··· Reading passage ···
It was discontinued.  That's why none on the lot.


----------



## gmcunni (Aug 30, 2015)

Hawkshot99 said:


> It was discontinued.  That's why none on the lot.



LOL @ me then


----------



## bigbog (Aug 31, 2015)

Jeep, Toyota, LandRover can all accept mods! ..but those LandRover wheelwells = so small(stylish).  You're never stuck with the cheap stock components forever.   How about a new Jeep or TRD-Pro 4-Runner....rack & box in top, or lightly used Xterra(~08+)<-- have to watch bodyrust.  Hardtops will allow you to gain space inside and protect in a rollover.  Lots of softtop crash victims sustain bad injuries.
Hardtop w/moonroof = nice.


----------



## makimono (Aug 31, 2015)

My MJ is for sale cheap: http://boston.craigslist.org/bmw/cto/5172204242.html   :idea:


----------



## gmcunni (Sep 1, 2015)

Close to pulling trigger on a new one.  Might chew up my new ski gear budget for the season    

Anyone with a jku. Can u remove hard top alone?


----------



## buellski (Sep 1, 2015)

gmcunni said:


> Anyone with a jku. Can u remove hard top alone?



Yes. If you search for it, there is actually a video of a guy that climbs up in his JKU, lifts the top up on his back/shoulders, and then walks it off the Jeep. The top weighs about 105 lbs. If you don't want to injure yourself, get another person. My wife and I have taken the top off of ours on a number of occasions when we're out of town. If you have a garage, you can always get or make your own lift. I don't have a garage, so I actually built a lift from some spare lumber I had laying around from some work I did on my deck.






The two boards supporting the top come off when the top is on the Jeep. When I want to take the top off, I back the Jeep under the rack. The rack is on caster wheels so once the Jeep is under the rack, I can fine tune the rack's position. After that, I pull the front panels off and disconnect the rear section from the Jeep (screws, cables, rear window washer tube). Finally, I string the straps under the roof and ratchet the roof up and off the Jeep. It takes me about 10 minutes start to finish to get it off.




I stole this idea from a post I saw on one of the Jeep forums. Putting the top back on takes about the same amount of time. Lift the top off the boards, remove the boards, back the Jeep under the rack, lower the top, and attach everything.


----------



## SkiFanE (Sep 1, 2015)

We are again Jeep owners. Our 3rd 4wd cherokee. Gave it to kiddo. 1999 Cherokee - mint condition, 119k miles, no rust. We had a 1989 that went forever and got handed down and down. When she said an old cherokee was her dream car (really?!) we started searching. She's loving it. Needed new shocks and wheel hubs - but runs sweet. I was thinking of old Honda or toyota sedan for her - but so happy with the Jeep. Our prior experience is that even if something is wrong with car, will never break down and get you around til problem fixed. Perfect for college kid. And 4wd makes me feel better, she's a new driver this summer.  Husband wants the car for himself haha.
···
**Exercises to complete:**
a – In the Jeep thread, about how much does the JKU hard top weigh?
b – Please extend the Jeep thread with new writing that picks up after its final post.
··· Entries shown ···
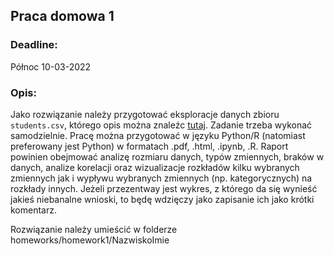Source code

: ## Praca domowa 1

### Deadline: 
Północ 10-03-2022

### Opis: 
Jako rozwiązanie należy przygotować eksploracje danych zbioru `students.csv`, którego opis można znaleźc [tutaj](https://www.kaggle.com/uciml/student-alcohol-consumption). Zadanie trzeba wykonać samodzielnie. Pracę można przygotować w języku Python/R (natomiast preferowany jest Python) w formatach .pdf, .html, .ipynb, .R. Raport powinien obejmować analizę rozmiaru danych, typów zmiennych, braków w danych, analize korelacji oraz wizualizacje rozkładów kilku wybranych zmiennych jak i wypływu wybranych zmiennych (np. kategorycznych) na rozkłady innych. Jeżeli przezentway jest wykres, z którego da się wynieść jakieś niebanalne wnioski, to będę wdzięczy jako zapisanie ich jako krótki komentarz.

Rozwiązanie należy umieścić w folderze homeworks/homework1/NazwiskoImie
···
**Answers to the tasks:**
a – About 105 lbs.

b –
----------



## HD333 (Sep 1, 2015)

I took the back off my JKU by myself this year, it was a nice day and nobody was around. I climbed in the jeep and walked it out over my head, then slowly squared and bent over to place it on the ground. 
It isn't real heavy but it is awkward. I usually get my wife or a buddy to help take it off. 
I have seen lifts that people make with a pulley system to hang it in the garage. My buddy made me a shelf above my workbench in my garage that we throw it up on. 
If you buy new don't pay for the softtop, grab one of Craigslist for a fraction of the price. 


Sent from my iPhone using Tapatalk


----------



## gmcunni (Sep 1, 2015)

HD333 said:


> If you buy new don't pay for the softtop, grab one of Craigslist for a fraction of the price.



that's the question. if i order new do i go with a HT and get ST later or start with ST and add a HT later.

my TJ is ST only.


----------



## HD333 (Sep 1, 2015)

It will be MUCH easier and cheaper to pick up a ST after the fact.  My buddy just bought a brand new unused softtop with all the surrounds for 650.  I bought mine a few years ago for 600.  It seems quite a few people just want the T Tops off on the JKU and they sell their ST after the first year. 
When I was buying I was in the same boat and there were not a lot of HTs on the secondary market. 

Good Luck!!!


Sent from my iPhone using Tapatalk


----------



## o3jeff (Sep 3, 2015)

gmcunni said:


> Close to pulling trigger on a new one.  Might chew up my new ski gear budget for the season
> 
> Anyone with a jku. Can u remove hard top alone?



Did you buy it?


----------



## gmcunni (Sep 3, 2015)

o3jeff said:


> Did you buy it?



nope, close but waiting on dealer response to my demand for a better deal.  if they say OK i'll post a pic of my new ride on saturday.


----------



## gmcunni (Sep 12, 2015)

New JKU. Stuck with soft top. Really like the fold back option.  Will prowl CL for a used hardtop.


----------



## HD333 (Sep 12, 2015)

gmcunni said:


> New JKU. Stuck with soft top. Really like the fold back option.  Will prowl CL for a used hardtop.
> View attachment 17467



Nice, enjoy!



Sent from my iPhone using Tapatalk


----------



## dlague (Sep 12, 2015)

gmcunni said:


> New JKU. Stuck with soft top. Really like the fold back option.  Will prowl CL for a used hardtop.
> View attachment 17467



Should be fun and will work out well on jeep days


----------



## gmcunni (Oct 9, 2015)

picked up a used hard top off Craigslist.    any you hard top owners tried gutter mount thule rails?  planning to mostly keep gear in back of jeep but since i have a ski rack and a thule roof box i was thinking of picking up some rails for occasional trips when i needed to max out my passenger count.


----------



## buellski (Oct 9, 2015)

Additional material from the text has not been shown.